### Given instruction
Recast the lines between the one holding "kingdom: Animalia" and the one holding "scientific name: Vanessa cardui", inclusive, as a Markdown table with the columns No. and Line, numbering each row and skipping blank lines.

### Records for the task
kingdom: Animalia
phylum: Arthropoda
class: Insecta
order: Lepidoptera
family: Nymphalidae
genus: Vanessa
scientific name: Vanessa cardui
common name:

--

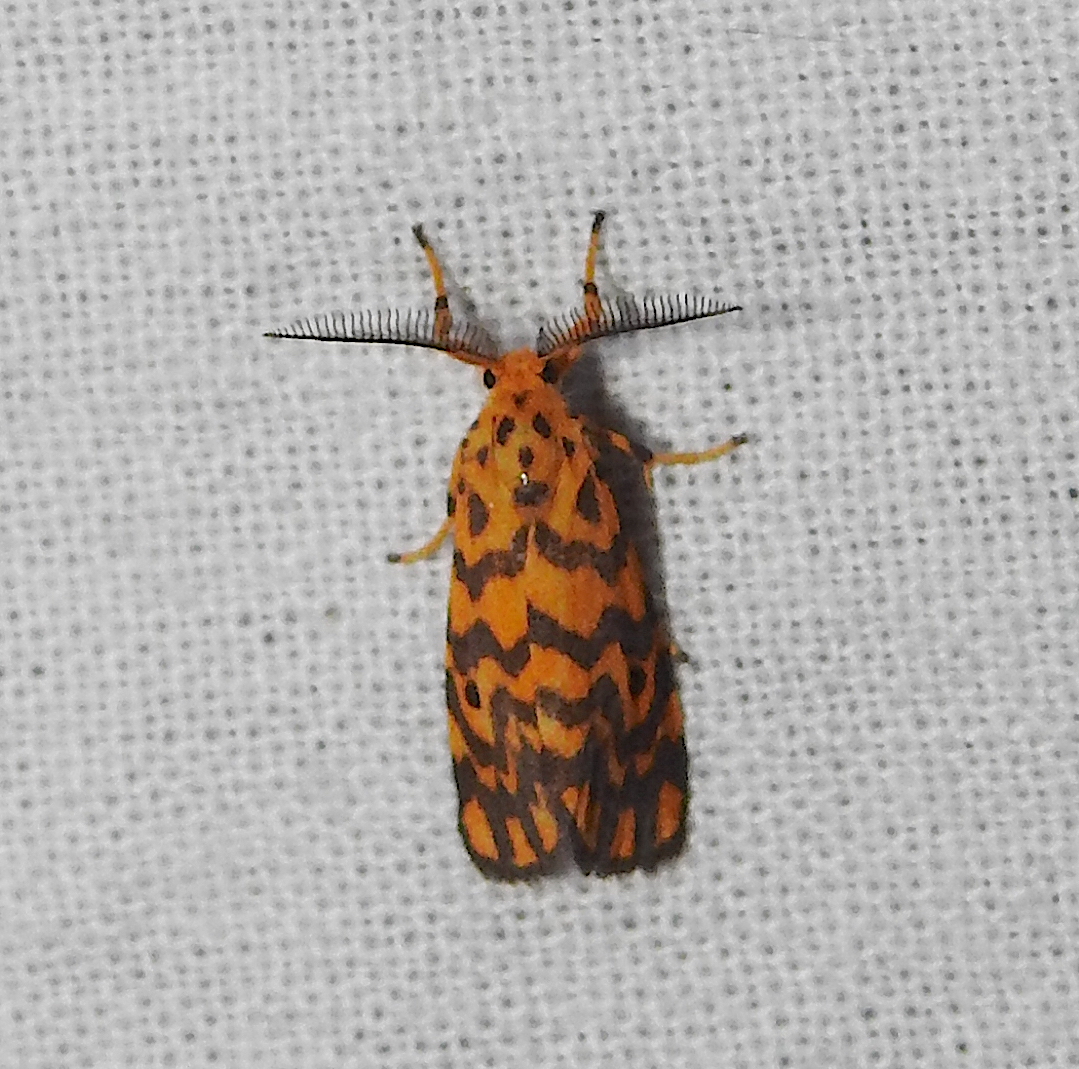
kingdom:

### Output for this task
| No. | Line |
|---|---|
| 1 | kingdom: Animalia |
| 2 | phylum: Arthropoda |
| 3 | class: Insecta |
| 4 | order: Lepidoptera |
| 5 | family: Nymphalidae |
| 6 | genus: Vanessa |
| 7 | scientific name: Vanessa cardui |